Given entries Block Start

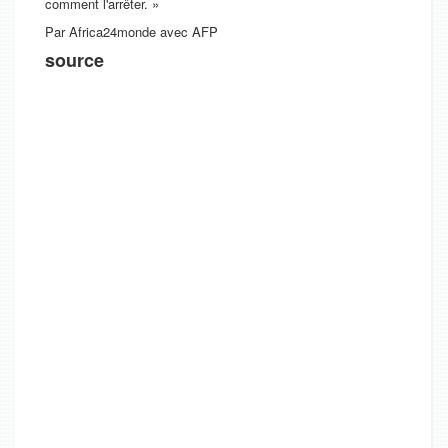
comment l'arrêter. »
Par Africa24monde avec AFP
source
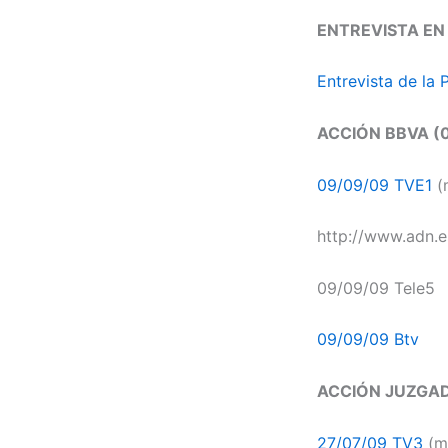
ENTREVISTA EN
Entrevista de la
ACCIÓN BBVA (
09/09/09 TVE1
(m
http://www.adn.
09/09/09 Tele5
09/09/09 Btv
ACCIÓN JUZGAD
27/07/09 TV3
(mi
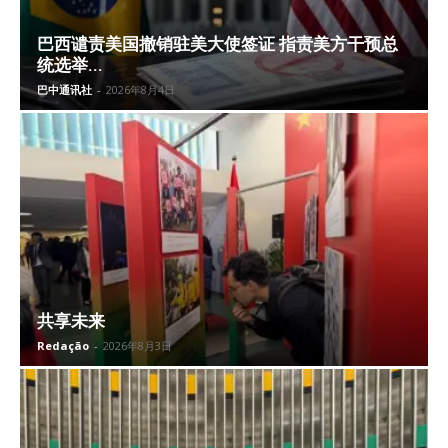
巴西谴责美国撤销驻美大使签证 指责美方干预总
统选举...
巴中通讯社
-
2026年8月4日
共享未来
Redação
-
2026年8月3日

Given entries Block End

- **What is needed**
Copy the text from all of the material above exactly, line by line, and leave the pictures out.

- **Written answer**
comment l'arrêter. »
Par Africa24monde avec AFP
source
ENTREVISTA EN
Entrevista de la
ACCIÓN BBVA (
09/09/09 TVE1
(m
http://www.adn.
09/09/09 Tele5
09/09/09 Btv
ACCIÓN JUZGAD
27/07/09 TV3
(mi
巴西谴责美国撤销驻美大使签证 指责美方干预总
统选举...
巴中通讯社
-
2026年8月4日
共享未来
Redação
-
2026年8月3日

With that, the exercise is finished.